The darkly irreverent series follows Lola, a robotic anime girl, as she travels across the country, wreaking havoc and avoiding capture from her creator, Zayden. Along the way, she comes into conflict with eight evil CEOs who want Lola for themselves.

In the pilot, Lola wants to be become the it-girl at a middle school run by the Revere firearm corporation. She succeeds, but comes under literal fire by the company, leaving Zayden to pick up the pieces as she gets away. 

“You can think of Lola and Zayden’s cat-and-mouse dynamic as a traveling circus, setting up shop along our dystopian US map,” says Itai, “We get in, mine the scenario for 11 minutes of jokes with our personification of toxic males (Zayden) and the impossible standard they hold woman to (Lola), and get out. The possibilities are seemingly infinite.”

“Lola is a sex-object with agency,” Tal notes. “The entire world is against her, but she always gets her way You don’t get to see female tricksters very often, so she’s fun to root for, even though she’s a sociopath.”

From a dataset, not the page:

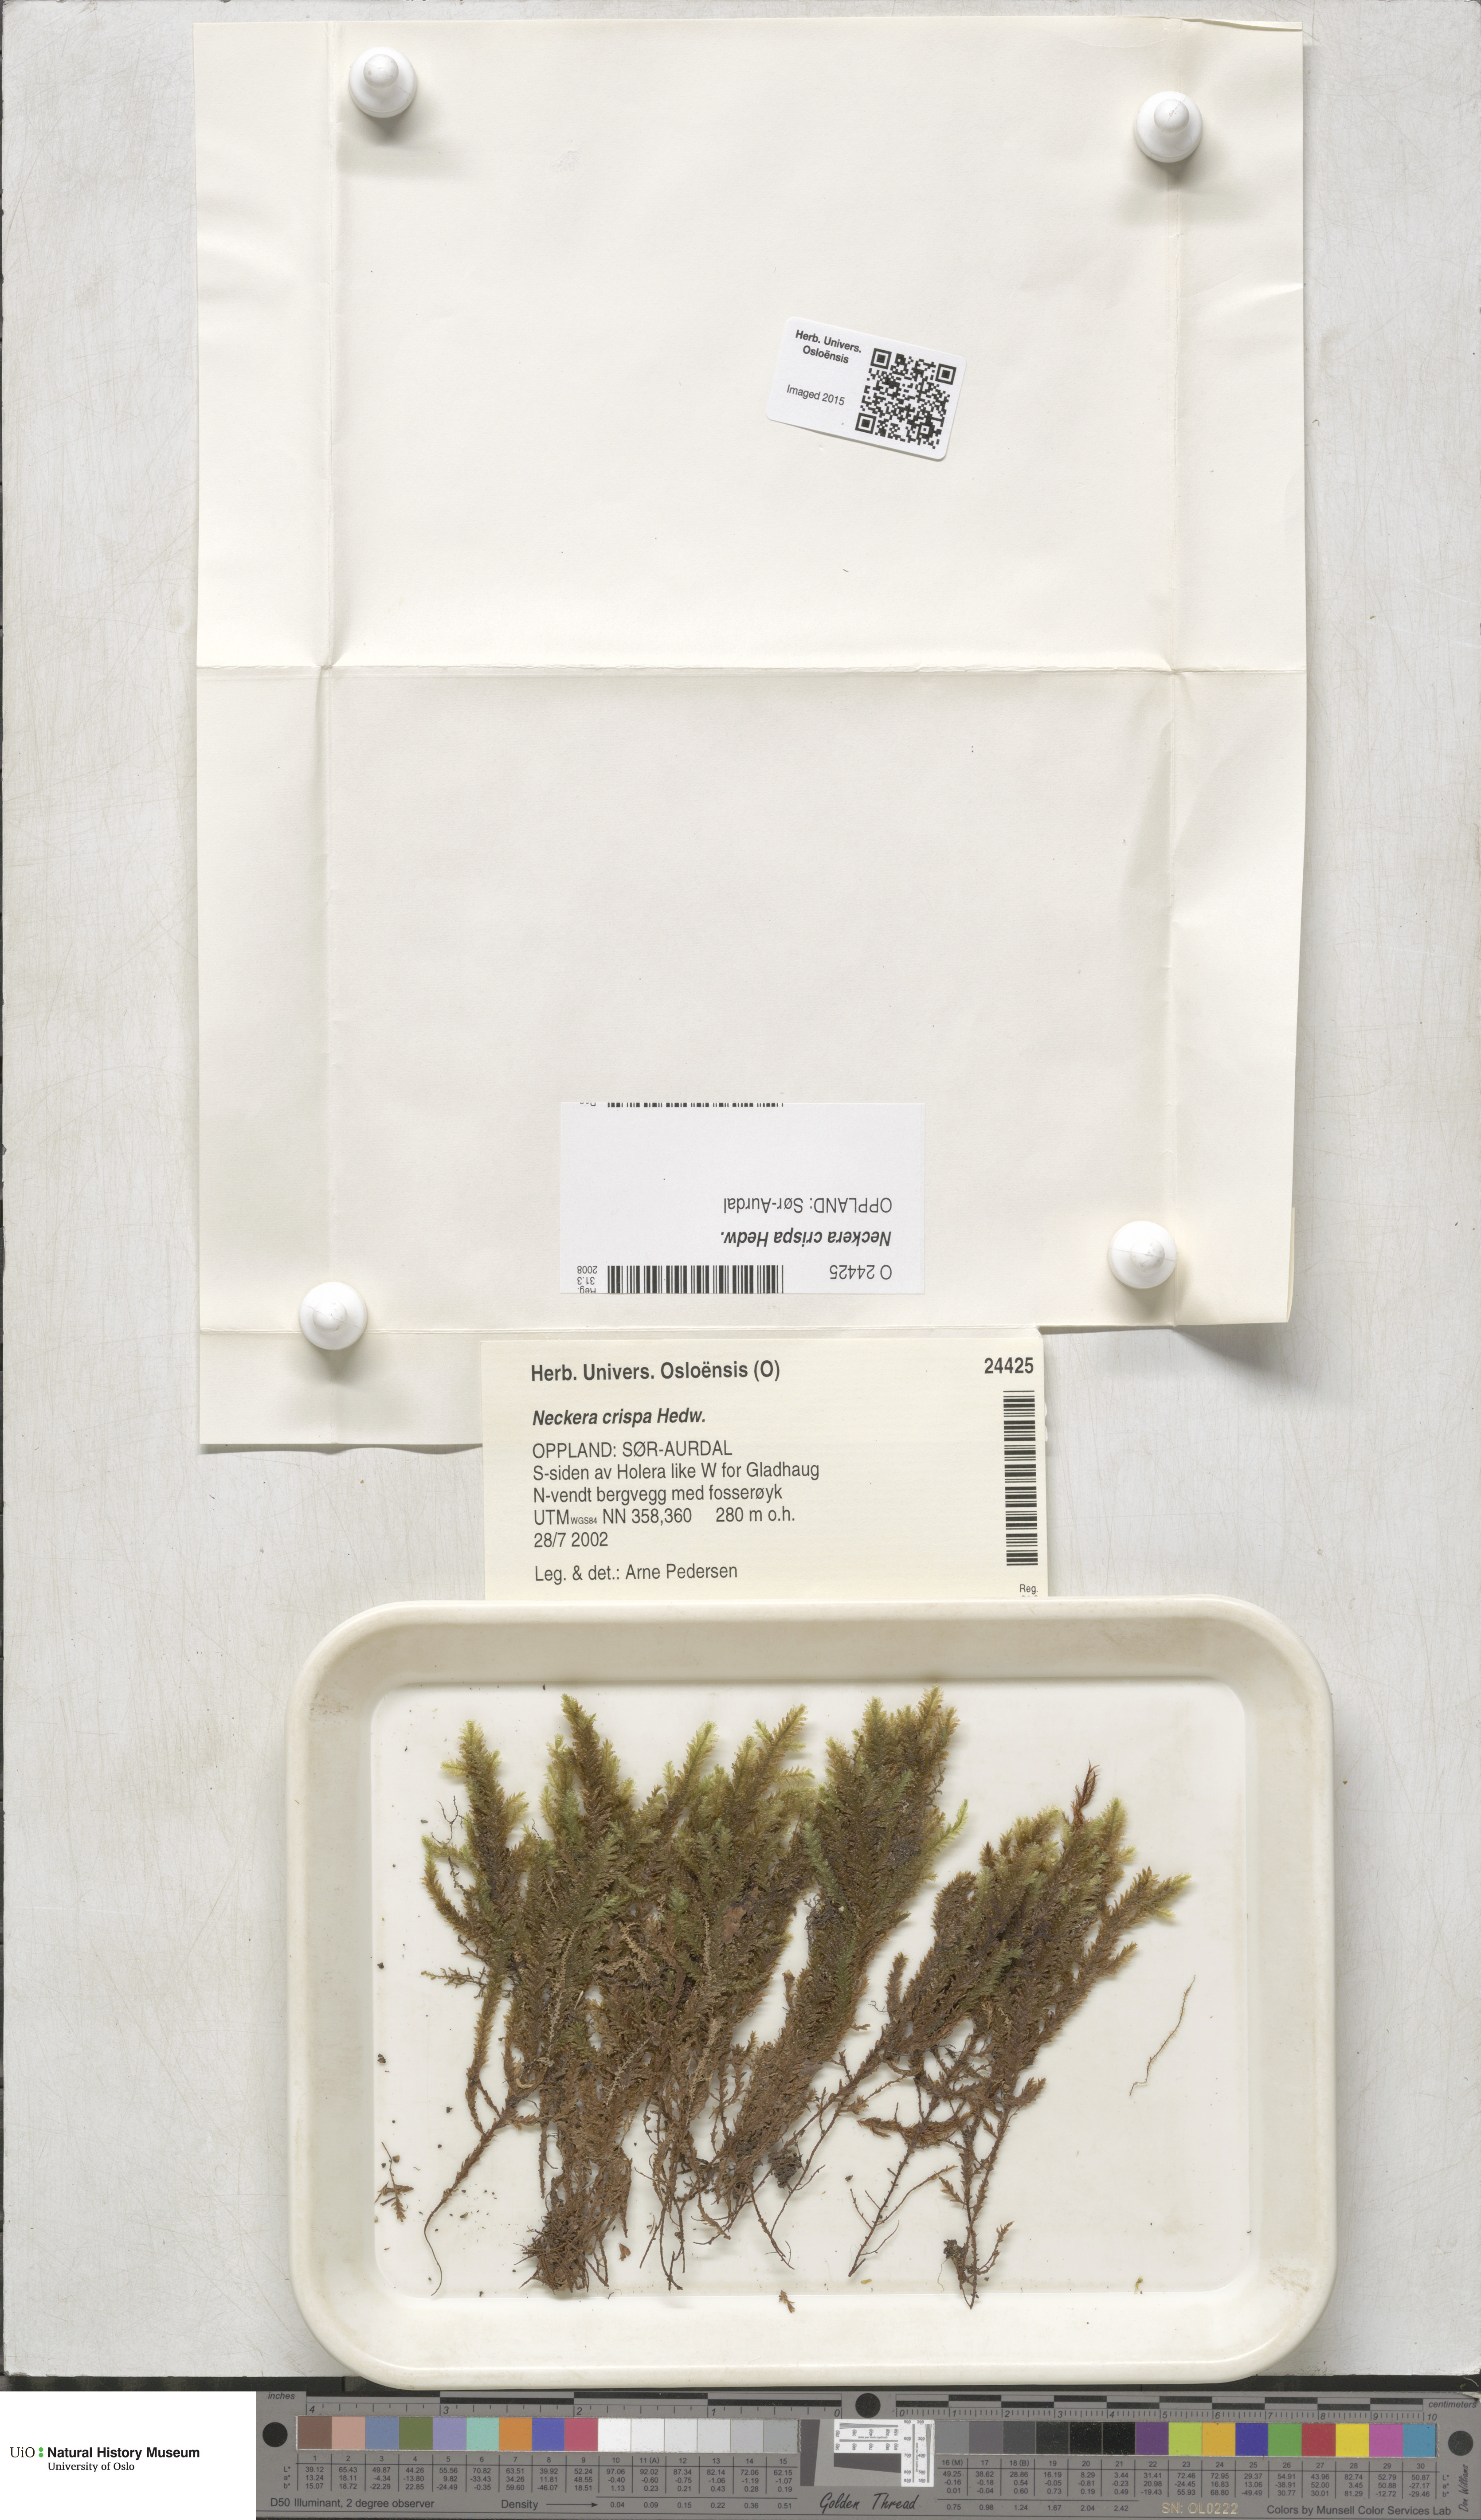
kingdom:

Visually, Loli’s world resembles a brighter-hued Blade Runner, with realistically drawn human characters.  Lola, however, is drawn in an anime style, clashing with the world and people around her like an anime Roger Rabbit.

“When I tell [older people] about it, they don’t really get it,” Tal explains. “They don’t know about memes, or Only Fans, or Genshin Impact.” 

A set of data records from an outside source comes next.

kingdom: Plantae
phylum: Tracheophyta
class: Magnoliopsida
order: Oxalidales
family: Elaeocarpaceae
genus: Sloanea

Noting that Loli is current to what people her age are going through, and that the idea may seem foreign, or even scary, to older people, Itai admits. “Misogyny and corporate greed aren't fun topics, but with Loli, we’ve managed to touch on them in a really funny way.”

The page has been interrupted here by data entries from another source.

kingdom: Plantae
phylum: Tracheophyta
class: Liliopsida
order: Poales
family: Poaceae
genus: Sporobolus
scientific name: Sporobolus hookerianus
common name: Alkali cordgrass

Tal, who came out as transgender while working on the project, elaborates. “The characters are sexist, but the show isn’t. Zayden and Lola are bad people who always get away, and learn nothing, which seems to be the pattern in real life. [Loli] lets us laugh at what’s scaring us. It’s smart and its dumb.”

The brother and sister pair sent Loli’s pilot script to the Nickelodeon Fellowship in 2020; while they didn’t win, they received extremely positive feedback, enough that the Levs have put together a team of other young, hungry artists through Itai’s Tisch network and freelancing sites. After a year of work, they’ve put together a pitch deck and promo to help sell the series.

While 2021 saw the success of many new adult animated programs, the Levs are confident Loli will stand out for its high concept premise, female protagonist, and internet influenced humor. “Loli made us laugh at a time when things couldn’t have been more scary,” Itai says. “I just want to share that.” More bluntly, Tal shares, “Everyone under 30 is going to want to watch this. There’s never been anything like it.”